= Document excerpt =
────

The Exchange believes that the proposed rule change may relieve any burden on, or otherwise promote, competition as it is designed to increase competition for order flow on the Exchange in a manner that is beneficial to investors by providing them with a lower-cost option to hedge their investment portfolios. The Exchange notes that it operates in a highly competitive market in which market participants can readily direct order flow to competing venues that offer similar products. Ultimately, the Exchange believes that offering Bitcoin Fund options for trading on the Exchange will promote competition by providing investors with an additional, relatively low-cost means to hedge their portfolios and meet their investment needs in connection with Bitcoin prices and Bitcoin-related products and positions on a listed options exchange.
C. Self-Regulatory Organization's Statement on Comments on the Proposed Rule Change Received From Members, Participants, or Others
No written comments were solicited or received with respect to the proposed rule change.
III. Discussion and Commission Findings
After careful consideration, the Commission finds that the proposed rule change, as modified by Amendment No. 3, is consistent with the requirements of the Act and the rules and regulations thereunder applicable to a national securities exchange,[74] and, in particular, the requirements of Section 6 of the Act.[75] Specifically, the Commission finds that the proposed rule change is consistent with Section 6(b)(5) of the Act,[76] which requires that an exchange have rules designed to prevent fraudulent and manipulative acts and practices, to remove impediments to and perfect the mechanism of a free and open market, and to protect investors and the public interest.
A. Widely Held and Actively Traded
The Exchange's initial listing standards require, among other things, that the security underlying a listed option be “characterized by a substantial number of outstanding shares that are widely held and actively traded.” [77] As described above, the Exchange states that, as of August 30, 2024, GBTC had 284,570,100 shares outstanding, BTC had 366,950,100 shares outstanding, and BITB had 68,690,000 shares outstanding.[78] The Exchange states that, as of August 14, 2024, GBTC had 464,364 beneficial holders, BTC had 13,403 beneficial holders, and BITB had 75,437 beneficial holders.[79] In addition, the Exchange states that from January 11, 2024, through September 30, 2024, GBTC had trading volume of 1,803,567,700 shares ($93,472,544,497 notional volume) and BITB had trading volume of 434,815,840 shares ($14,433,361,384 notional volume).[80] The Exchange states that from July 31, 2024, through September 30, 2024, BTC had trading volume of 335,492,930 shares ($1,792,866,521 notional volume).[81] The Exchange further states that, for the 30-day period from September 1, 2024, through September 30, 2024, GBTC had ADV of 3,266,138 shares, BTC had ADV of 6,838,546 shares, and BITB had ADV of 1,949,835 shares.[82] In addition, the Exchange states that, as of August 30, 2024, GBTC had market capitalization of $13,443,091,524, BTC had market capitalization of $1,930,157,526, and BITB had market capitalization of $2,221,640,670.[83]
The Commission has reviewed the Exchange's analysis and publicly available data regarding the Bitcoin Funds. Based on this review of information provided by the Exchange and publicly available information—including information regarding the number of shares outstanding and the number of beneficial holders for each Bitcoin Fund, the ADV of each Bitcoin Fund, and the market capitalization of each Bitcoin Fund—the Commission concludes that it is reasonable for the Exchange to determine that the Bitcoin Funds satisfy the requirement of Exchange Rule 915(a)(2) that the security underlying a listed option be widely held and actively traded.

────

= List of tasks =
a) Retype part of the excerpt on Bitcoin Fund options: begin at the words "III. Discussion and" and stop after "the public interest.".
b) According to the excerpt on Bitcoin Fund options, how many beneficial holders did GBTC have as of August 14, 2024?
The entries can be left aside.

────

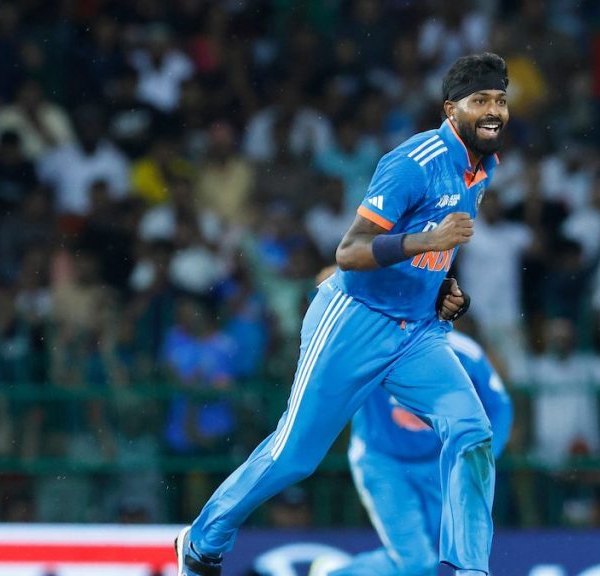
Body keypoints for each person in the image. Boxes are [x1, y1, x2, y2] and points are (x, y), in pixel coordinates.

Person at [175, 53, 510, 576]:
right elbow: (349, 253)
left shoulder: (483, 167)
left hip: (417, 332)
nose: (493, 111)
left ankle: (471, 570)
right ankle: (201, 539)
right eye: (481, 100)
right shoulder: (414, 161)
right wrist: (426, 241)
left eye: (500, 100)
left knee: (472, 431)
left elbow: (437, 252)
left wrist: (446, 289)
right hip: (355, 318)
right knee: (295, 456)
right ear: (451, 109)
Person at [311, 327, 512, 576]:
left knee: (417, 558)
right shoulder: (374, 344)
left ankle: (336, 572)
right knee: (417, 562)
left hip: (437, 466)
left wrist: (481, 458)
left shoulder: (464, 352)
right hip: (382, 462)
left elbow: (499, 406)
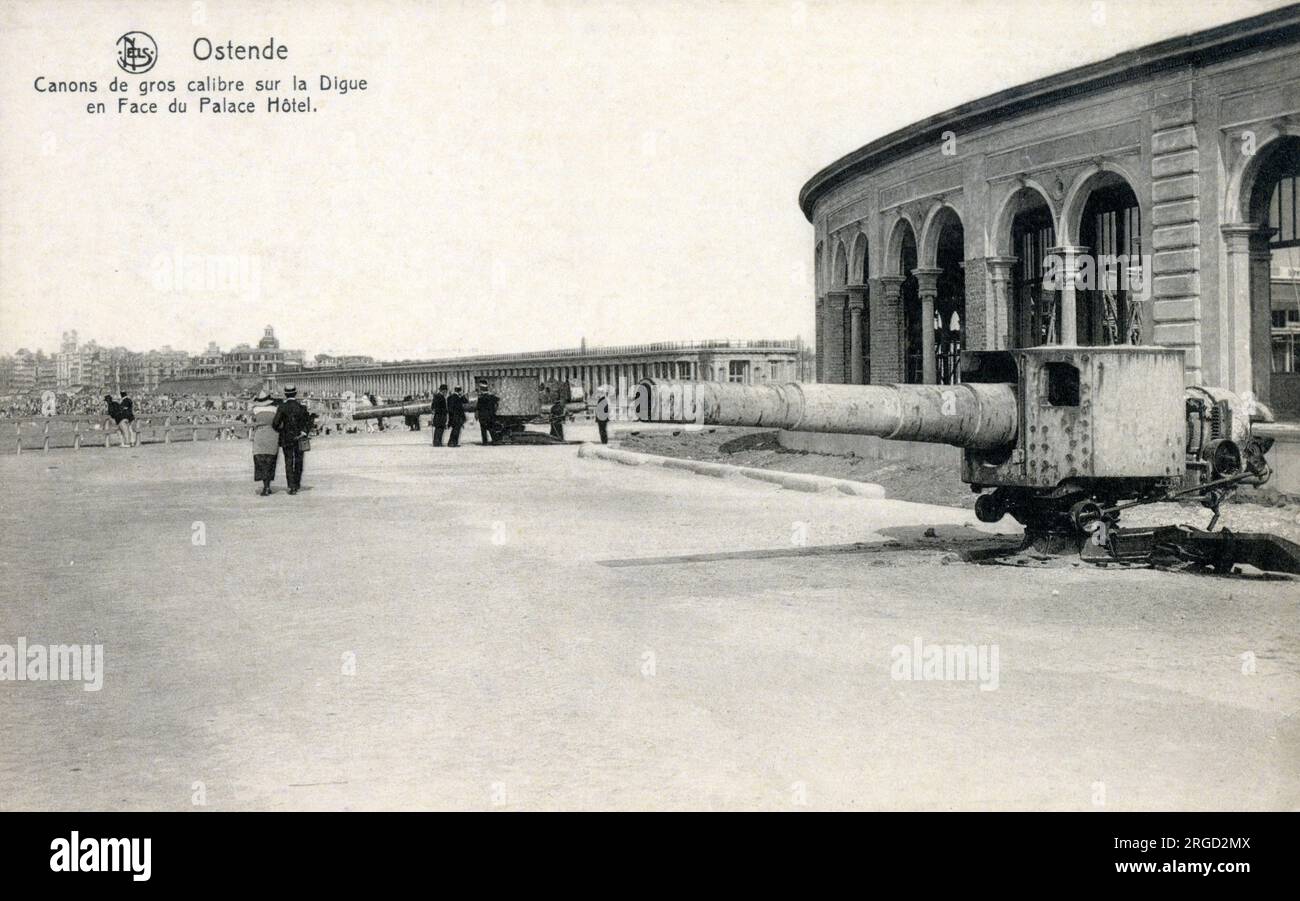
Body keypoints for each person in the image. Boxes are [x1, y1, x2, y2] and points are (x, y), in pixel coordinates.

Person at [272, 384, 312, 495]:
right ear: (295, 393)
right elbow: (308, 422)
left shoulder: (282, 407)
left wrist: (282, 431)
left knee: (288, 461)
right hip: (300, 437)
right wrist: (304, 431)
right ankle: (297, 483)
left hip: (286, 438)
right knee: (299, 461)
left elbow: (275, 424)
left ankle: (291, 486)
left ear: (285, 394)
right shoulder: (301, 407)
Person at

────

= Responses =
a)
III. Discussion and Commission Findings
After careful consideration, the Commission finds that the proposed rule change, as modified by Amendment No. 3, is consistent with the requirements of the Act and the rules and regulations thereunder applicable to a national securities exchange,[74] and, in particular, the requirements of Section 6 of the Act.[75] Specifically, the Commission finds that the proposed rule change is consistent with Section 6(b)(5) of the Act,[76] which requires that an exchange have rules designed to prevent fraudulent and manipulative acts and practices, to remove impediments to and perfect the mechanism of a free and open market, and to protect investors and the public interest.

b) 464,364